··· SOURCE INFORMATION

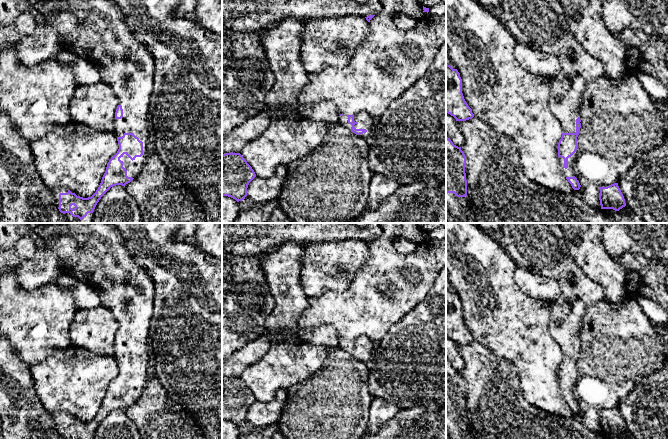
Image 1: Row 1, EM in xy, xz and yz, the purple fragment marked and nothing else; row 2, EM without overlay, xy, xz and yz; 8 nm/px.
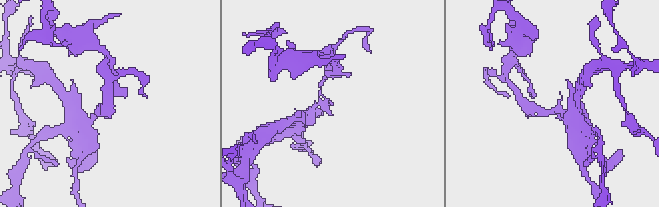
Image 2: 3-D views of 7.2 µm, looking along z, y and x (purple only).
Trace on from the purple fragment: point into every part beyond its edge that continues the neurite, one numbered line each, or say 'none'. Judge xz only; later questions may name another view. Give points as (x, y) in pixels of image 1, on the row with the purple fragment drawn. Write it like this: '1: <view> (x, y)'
1: xz (364, 121)

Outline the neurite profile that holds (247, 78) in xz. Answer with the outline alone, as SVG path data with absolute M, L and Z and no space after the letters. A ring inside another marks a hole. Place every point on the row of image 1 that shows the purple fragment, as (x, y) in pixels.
M222 27L222 136L265 108L265 98L274 81L260 35Z

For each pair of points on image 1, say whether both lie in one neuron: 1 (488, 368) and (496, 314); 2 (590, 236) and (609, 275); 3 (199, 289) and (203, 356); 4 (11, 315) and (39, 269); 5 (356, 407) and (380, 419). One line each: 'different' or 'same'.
1: different
2: same
3: same
4: different
5: different

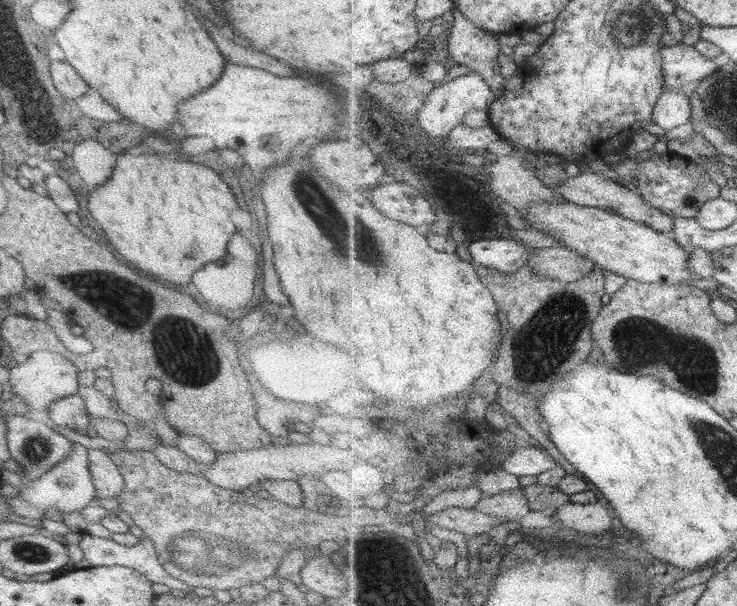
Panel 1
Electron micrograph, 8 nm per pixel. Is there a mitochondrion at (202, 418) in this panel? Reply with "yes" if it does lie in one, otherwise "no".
no

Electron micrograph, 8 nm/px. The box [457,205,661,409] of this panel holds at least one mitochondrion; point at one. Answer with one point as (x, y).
(548, 343)

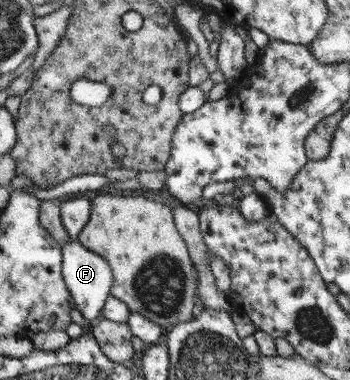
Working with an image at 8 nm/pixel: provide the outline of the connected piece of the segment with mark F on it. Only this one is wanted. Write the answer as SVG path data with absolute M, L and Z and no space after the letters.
M76 240L61 246L60 253L60 275L66 291L70 294L75 310L79 311L90 327L98 319L105 299L109 297L112 274L102 258L84 249Z

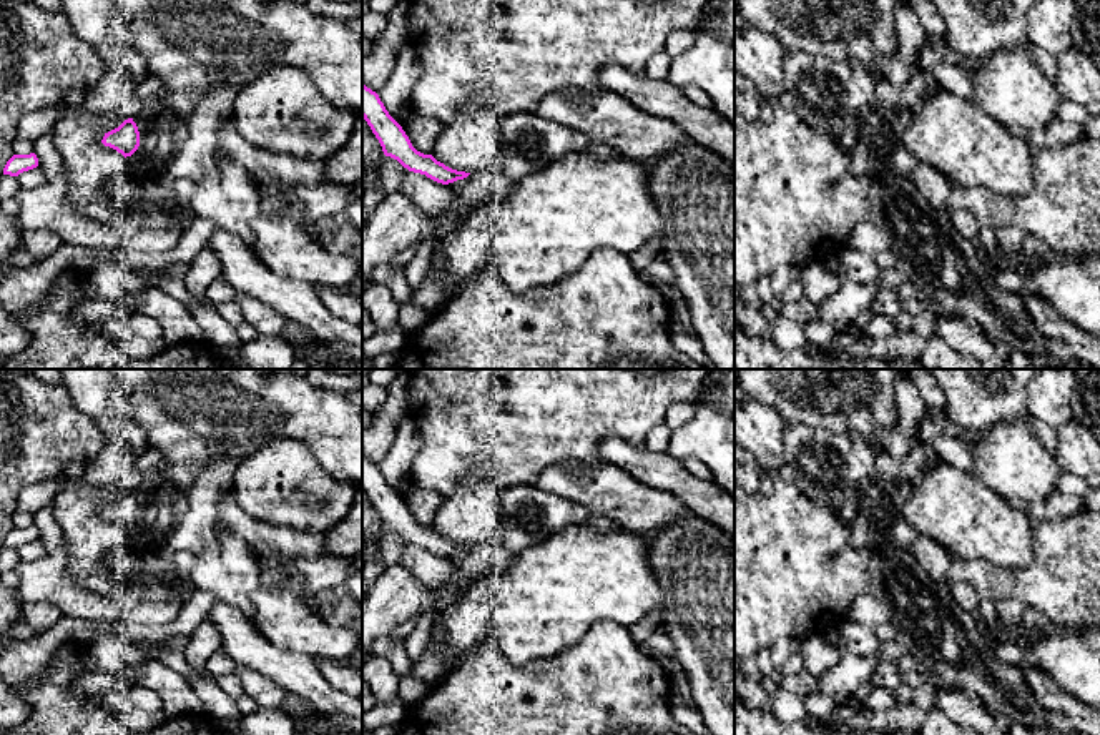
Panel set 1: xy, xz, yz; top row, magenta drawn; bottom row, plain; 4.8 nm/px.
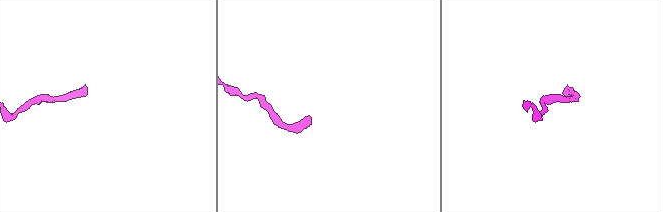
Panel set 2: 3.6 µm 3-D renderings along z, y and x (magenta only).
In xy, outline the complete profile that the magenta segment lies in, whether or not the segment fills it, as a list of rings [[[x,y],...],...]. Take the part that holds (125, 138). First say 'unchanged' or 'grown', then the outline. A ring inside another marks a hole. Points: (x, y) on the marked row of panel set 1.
grown; [[[216,88],[193,98],[188,93],[161,95],[155,106],[135,108],[118,128],[105,133],[101,143],[121,153],[143,180],[163,186],[176,203],[226,228],[253,246],[251,221],[261,215],[261,196],[253,176],[221,155],[219,131],[231,116],[238,90]]]

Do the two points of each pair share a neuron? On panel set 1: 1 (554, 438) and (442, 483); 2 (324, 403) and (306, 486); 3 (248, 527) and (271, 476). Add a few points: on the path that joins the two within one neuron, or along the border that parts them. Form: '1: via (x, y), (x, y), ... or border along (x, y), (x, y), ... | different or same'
1: via (525, 438), (487, 438), (471, 454) | same
2: border along (276, 439), (299, 439), (328, 473), (343, 479) | different
3: border along (230, 489), (235, 501), (251, 516), (291, 527) | different

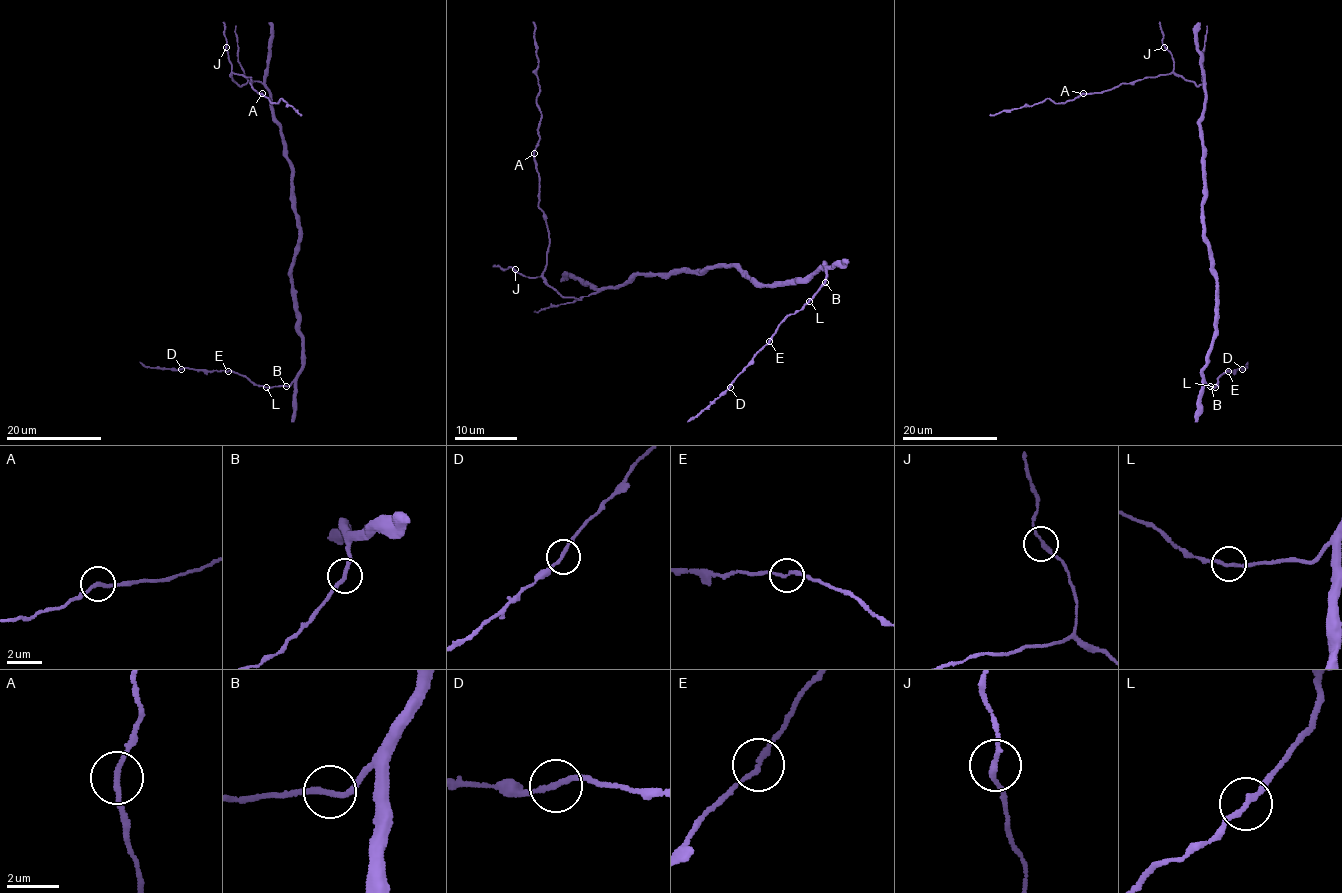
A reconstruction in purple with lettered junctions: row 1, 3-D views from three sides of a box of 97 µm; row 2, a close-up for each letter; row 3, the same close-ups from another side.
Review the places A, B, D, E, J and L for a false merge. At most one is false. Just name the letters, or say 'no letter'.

······

TASK INSTRUCTIONS: The data needs to be reproduced exactly, please, apart from its pictures.

ANSWER TO THIS EXERCISE:
Image 1: Row 1, EM in xy, xz and yz, the purple fragment marked and nothing else; row 2, EM without overlay, xy, xz and yz; 8 nm/px.
Image 2: 3-D views of 7.2 µm, looking along z, y and x (purple only).
Trace on from the purple fragment: point into every part beyond its edge that continues the neurite, one numbered line each, or say 'none'. Judge xz only; later questions may name another view. Give points as (x, y) in pixels of image 1, on the row with the purple fragment drawn. Write it like this: '1: <view> (x, y)'
1: xz (364, 121)

Outline the neurite profile that holds (247, 78) in xz. Answer with the outline alone, as SVG path data with absolute M, L and Z and no space after the letters. A ring inside another marks a hole. Place every point on the row of image 1 that shows the purple fragment, as (x, y) in pixels.
M222 27L222 136L265 108L265 98L274 81L260 35Z

For each pair of points on image 1, say whether both lie in one neuron: 1 (488, 368) and (496, 314); 2 (590, 236) and (609, 275); 3 (199, 289) and (203, 356); 4 (11, 315) and (39, 269); 5 (356, 407) and (380, 419). One line each: 'different' or 'same'.
1: different
2: same
3: same
4: different
5: different

Panel 1
Electron micrograph, 8 nm per pixel. Is there a mitochondrion at (202, 418) in this panel? Reply with "yes" if it does lie in one, otherwise "no".
no

Electron micrograph, 8 nm/px. The box [457,205,661,409] of this panel holds at least one mitochondrion; point at one. Answer with one point as (x, y).
(548, 343)

Working with an image at 8 nm/pixel: provide the outline of the connected piece of the segment with mark F on it. Only this one is wanted. Write the answer as SVG path data with absolute M, L and Z and no space after the letters.
M76 240L61 246L60 253L60 275L66 291L70 294L75 310L79 311L90 327L98 319L105 299L109 297L112 274L102 258L84 249Z

Panel set 1: xy, xz, yz; top row, magenta drawn; bottom row, plain; 4.8 nm/px.
Panel set 2: 3.6 µm 3-D renderings along z, y and x (magenta only).
In xy, outline the complete profile that the magenta segment lies in, whether or not the segment fills it, as a list of rings [[[x,y],...],...]. Take the part that holds (125, 138). First say 'unchanged' or 'grown', then the outline. A ring inside another marks a hole. Points: (x, y) on the marked row of panel set 1.
grown; [[[216,88],[193,98],[188,93],[161,95],[155,106],[135,108],[118,128],[105,133],[101,143],[121,153],[143,180],[163,186],[176,203],[226,228],[253,246],[251,221],[261,215],[261,196],[253,176],[221,155],[219,131],[231,116],[238,90]]]

Do the two points of each pair share a neuron? On panel set 1: 1 (554, 438) and (442, 483); 2 (324, 403) and (306, 486); 3 (248, 527) and (271, 476). Add a few points: on the path that joins the two within one neuron, or along the border that parts them. Form: '1: via (x, y), (x, y), ... or border along (x, y), (x, y), ... | different or same'
1: via (525, 438), (487, 438), (471, 454) | same
2: border along (276, 439), (299, 439), (328, 473), (343, 479) | different
3: border along (230, 489), (235, 501), (251, 516), (291, 527) | different

A reconstruction in purple with lettered junctions: row 1, 3-D views from three sides of a box of 97 µm; row 2, a close-up for each letter; row 3, the same close-ups from another side.
Review the places A, B, D, E, J and L for a false merge. At most one is false. Just name the letters, or say 'no letter'.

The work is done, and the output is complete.